Ocorreram duas tragédias próximas uma da outra nessas cidades. Em Mariana, no estado de Minas Gerais, uma barragem da mineradora Samarco se rompeu e destruiu tudo que encontrou pela frente, inclusive dois vilarejos. Matou 7 pessoas e mais uma dezena continua desaparecida e talvez essas vítimas não tenham o sagrado direito de serem sepultadas.
Em Paris, ataques terroristas atribuídos e assumidos pelo Estado Islâmico mataram mais de cem pessoas e comoveram o mundo, incluindo os brasileiros.
Pelos franceses, foi uma comoção total. As páginas do Facebook foram cobertas com as cores e a bandeira da França. Houve uma reação crítica e imediata a essa diferença de tratamento.
A tragédia em Mariana fora anterior e não teve alcance mundial. Primeiro, por se tratar de rotina; depois, porque não foi praticada por terroristas. Nenhuma campanha, nenhum minuto de silêncio nas partidas de futebol, nada foi visto, além do noticiário superficial, narrativo e rotineiro na mídia em geral. O que se viu foi um silêncio “ensurdecedor”, como se nada tivesse acontecido.
Os críticos cometeram o mesmo erro da imprensa. Lembraram de Mariana por causa de Paris. Se fosse pela quantidade de vítimas francesas, precisariam ter lembrado que, na sexta-feira do massacre, outra “Paris” de brasileiros pode ter sido assassinada aqui. Mantida a média anual de 50.000 assassinatos, 136 brasileiros podem ter sido trucidados sem assustar ninguém, com sói, por se tratar de outra rotina banal nossa.
Só sociólogos e outros profissionais poderiam explicar a comoção que causaram os mortos franceses e nenhuma palha movida contra a carnificina brasileira diária. Depois, os mesmos profissionais poderiam dar um sentido técnico sobre aqueles insurgentes aos franco-brasileiros que coloriram suas páginas em defesa do país europeu.
Só citaria alguns casos sem solução até hoje por essas bandas, sem qualquer movimentação por um desfecho. O do assassinato do ex-prefeito de Santo André, Celso Daniel, que, após 14 anos, continua sem julgamento de alguns investigados. O da boate Kiss, no qual 241 foram sapecados vivos e continua sem culpados.

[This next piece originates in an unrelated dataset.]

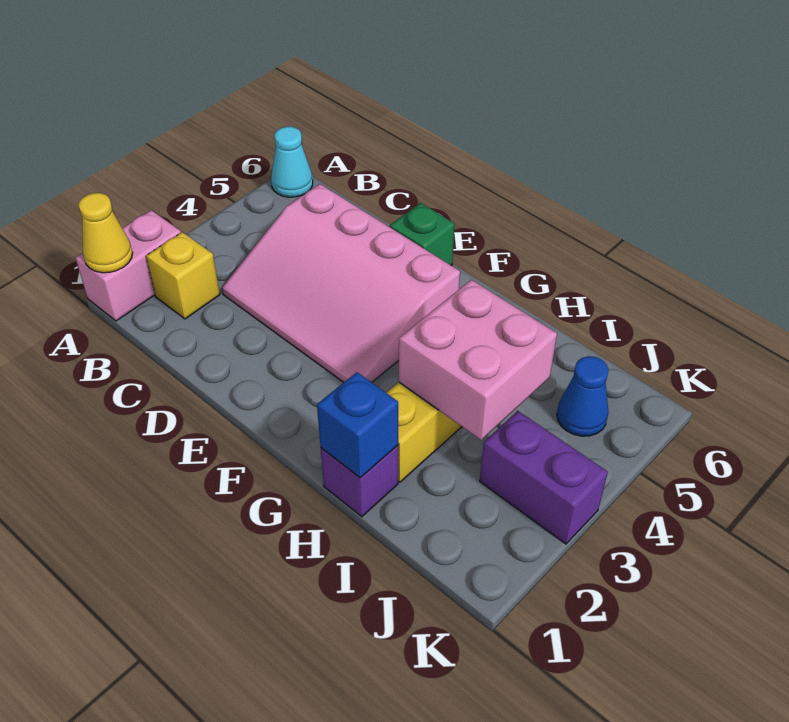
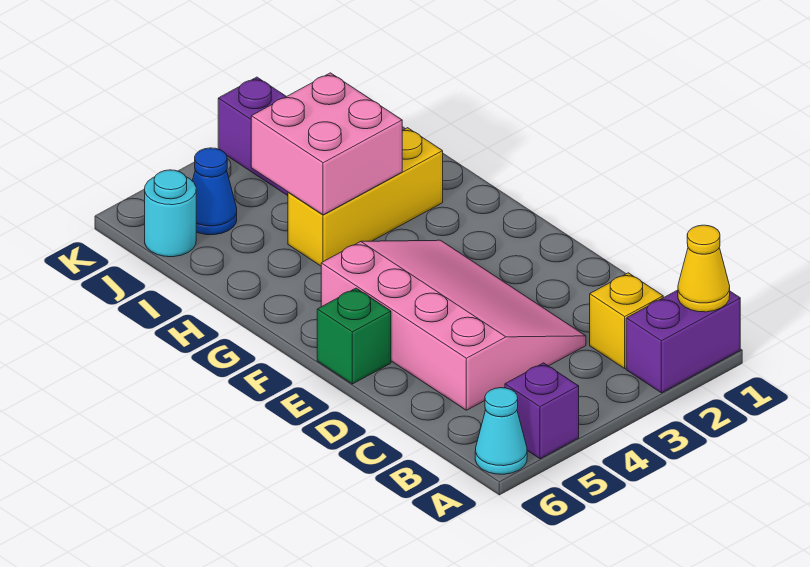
pink 1x2 brick [75,210,181,321] -> purple 1x2 brick [626,290,740,393]
purple 1x1 brick [321,445,398,517] -> purple 1x1 brick moved to [505,363,579,459]
blue 1x1 brick [317,372,398,478] -> none
none -> cyan 1x1 round brick [145,170,196,257]

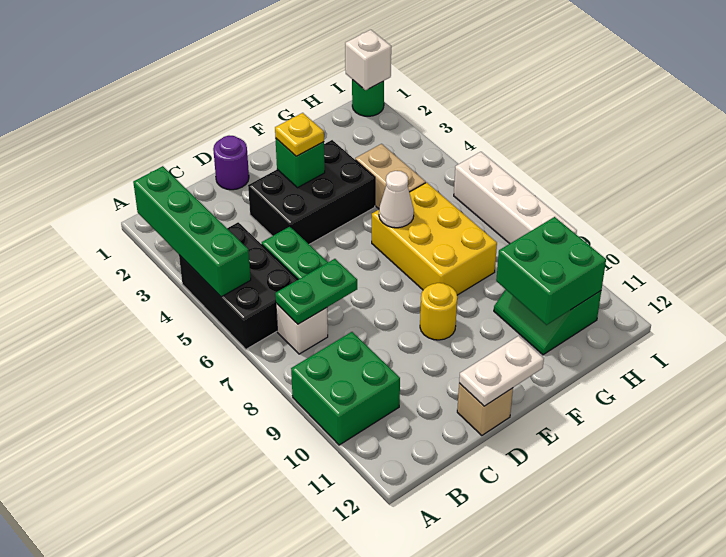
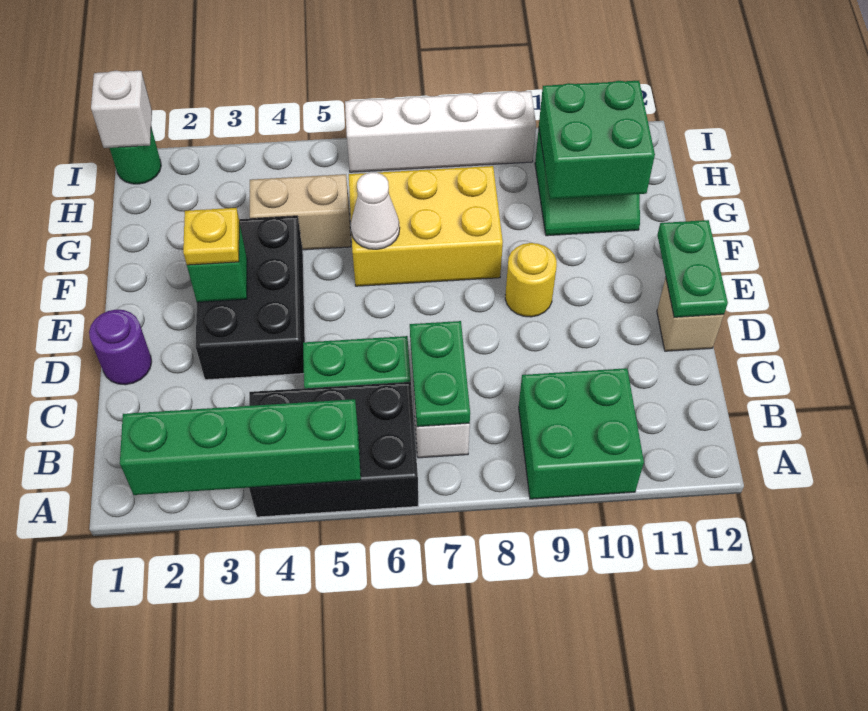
white 1x2 plate [459,336,544,406] -> green 1x2 plate [657,220,728,317]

Há semelhanças entre os dois casos apenas pela falta de ações preventivas. Se a guerra tivesse sido declarada previamente pela França teria evitado a morte de mais de cem pessoas. Já não seria imaginável uma fiscalização séria que pudesse ter evitado o caos da Samarco.
A diferença após as tragédias é que na França há reação pela população e medidas de fato; aqui, só desculpas. Não apareceu ainda quem é o órgão ou governo responsável pela fiscalização das barragens. Cada um faz cara de desentendido e só atribui culpa à empresa. Fosse assim seria pior do que a negligência gritante na fiscalização. Não se pode imaginar que algo da dimensão de uma barragem daquele porte surgisse e se mantivesse clandestinamente sem nenhuma interferência governamental. Ainda que nessa terra de ninguém!
De concreto só um decreto federal incluindo o rompimento de barragens dentre os “desastres naturais”. Deve ser pioneiro o desastre natural de uma obra cem por cento do homem. Caso seja configurado crime ambiental ou os responsáveis enquadrados em crime doloso eventual, qualquer norma que não venha do Congresso Nacional não tem nenhuma eficácia, nenhuma validade.
Comparado ao sangue dos brasileiros assassinados anualmente, o dos franceses seria uma gota no oceano. Já os solidários de Facebook deveriam colocar um fio de sangue escorrendo sobre a bandeira brasileira nas suas páginas em solidariedade aos mais de cem assassinatos do nosso dia a dia.
Resta dizer aos críticos contumazes de quem se vestiu de francês que eles também não cobriram suas páginas com as cores de Minas Gerais nem de Mariana.